Valentine Greetings From A Few Long-Dead Authors
A bit of literary humor I simply couldn't resist.
I know there are probably thirty incarnations of this very premise floating around the internet as we speak—as I type and then later as you read this, I mean—and yet I must have my share in the conversation. It’s fun! There are many things in this world that are sad and scary and pressing and stressing but writing bookish jokes is excessively diverting, and I thought of the Baroness Orczy one while driving my kids to their grandparents’ and simply had to write that. And then it needed companions. So here we are. If you were in a relationship with one of these authors this is probably what they’d write to you to accompany a box of chocolates, if Hallmark cards had been invented in their lifetime.

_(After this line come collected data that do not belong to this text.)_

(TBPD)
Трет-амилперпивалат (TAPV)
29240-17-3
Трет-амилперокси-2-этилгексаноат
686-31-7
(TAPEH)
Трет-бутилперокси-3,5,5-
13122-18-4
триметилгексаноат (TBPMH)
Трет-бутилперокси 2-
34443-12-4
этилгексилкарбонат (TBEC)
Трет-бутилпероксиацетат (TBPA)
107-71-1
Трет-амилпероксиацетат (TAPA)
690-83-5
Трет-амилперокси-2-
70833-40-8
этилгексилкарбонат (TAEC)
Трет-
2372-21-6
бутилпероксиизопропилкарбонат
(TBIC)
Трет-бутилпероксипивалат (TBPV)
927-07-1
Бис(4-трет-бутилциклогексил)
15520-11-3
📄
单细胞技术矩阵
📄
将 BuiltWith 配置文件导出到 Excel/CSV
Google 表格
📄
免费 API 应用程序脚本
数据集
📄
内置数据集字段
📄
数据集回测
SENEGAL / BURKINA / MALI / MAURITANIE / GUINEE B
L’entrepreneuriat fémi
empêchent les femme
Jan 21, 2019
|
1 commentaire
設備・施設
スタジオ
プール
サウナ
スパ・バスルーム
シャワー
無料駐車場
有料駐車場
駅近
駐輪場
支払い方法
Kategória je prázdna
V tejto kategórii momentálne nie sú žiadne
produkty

“My dearest love, the thought of being apart from you—whether separated bodily by a surging, seething, murmuring ocean, or metaphysically by the mental anguish of betrayal and deceit and nerves strained to their very breaking point—is like a dagger in my heart, and I shall have to kiss the stone walkway on our extravagant terrace to recover from the agony of such a concept.”
—Baroness Emmuska Orczy
“I wish you joy of the feast-day of St. Valentine, the patron saint of love— love, that sublime crucible in which the fusion of man and woman reaches divine consummation—and a man whose short and sacrificial life deserves further consideration. Let us pause to consider the brief history of St. Valentine, his life and work and persecution and martyrdom and burial, for at least thirty-two paragraphs.”
—Victor Hugo
“I am not at all in a humor for sending missives of affection on this day—I will have you know my pen is spoilt, and with it my humor for all affected nonsense and giving of presents—but my consideration for you dissolves all other nefarious annoyances. I will not say that I care for you more than for any frivolous holiday of sweetmeats and merry-making, but I will say that if I loved you less, I might purchase more saccharine store-bought sentiments for your post-box.”
—Jane Austen
“I sit to write this token of my love in the midst of a thickly curling fog—dismal, decrepit, the kind of fog at which even a fine aquiline nose would wrinkle in disgust. Dark and hinting at unspeakable evil, the twisted callousness that lurks in the most innocuous of men, this fog is the opposite of you, my heart's treasure. Do you believe in ghosts?”
—Sir Arthur Conan Doylel
“I cannot write anything of Valentine’s Day, for to-day is Sunday, and to think of romantic love would be a sin. I shall have my house slaves do it for me instead.”
—Martha Finlay
“I bought us some whiskey.”
—Ernest Hemingway
“It is Valentine’s Day? So it is. Shall we celebrate? I think we shall. Do you wish to celebrate it? I do. Perhaps we shall go to Paris? I am fond of Paris. Oh, you cannot spare the expense? I concur. Paris is costly. Then shall we stay in and consume bonbons? Yes, let us do that. Oh, you purchased no bonbons for— us to consume? VENGEANCE.”
—Alexandre Dumas
“The spirit of St. Valentine has touched me this night, and bade me declare myself to you— he is a portly, jolly spectre, a man so beset with smiles and joy that one might almost forget his martyrdom, and the horrors that touched his life—and so in short I must tell you how devoted I am to you, the angel of my better nature, and the one whose name shall be written over my heart when I lie beneath the cold unforgiving earth.”
—Charles Dickens
“Persons attempting to find a spark of sentiment in this heart of dried beef jerky shall be prosecuted and likely shot.”
—Mark Twain
“I have sent you a parcel of chamomile tea, dried lavender, some nicely ironed pocket-handkins, and a nice tin of biscuits. If you are good, and mind your manners, and sit up nicely to tea, I shall tell you a story to-night and sing you a lullaby as sweet as the songs of all the beasts on Christmas Eve, for I love you dearly, and I shall never oblige you to eat roasted lady-bird with grasshopper sauce again.”
—Beatrix Potter
“If you value your life, do not touch these chocolates— I can hardly speak of the utter vileness in which they were concocted.”
—Upton Sinclair
Oh my word, the Martha Finley one. These are hilarious!
It was fun trying to guess the author while reading!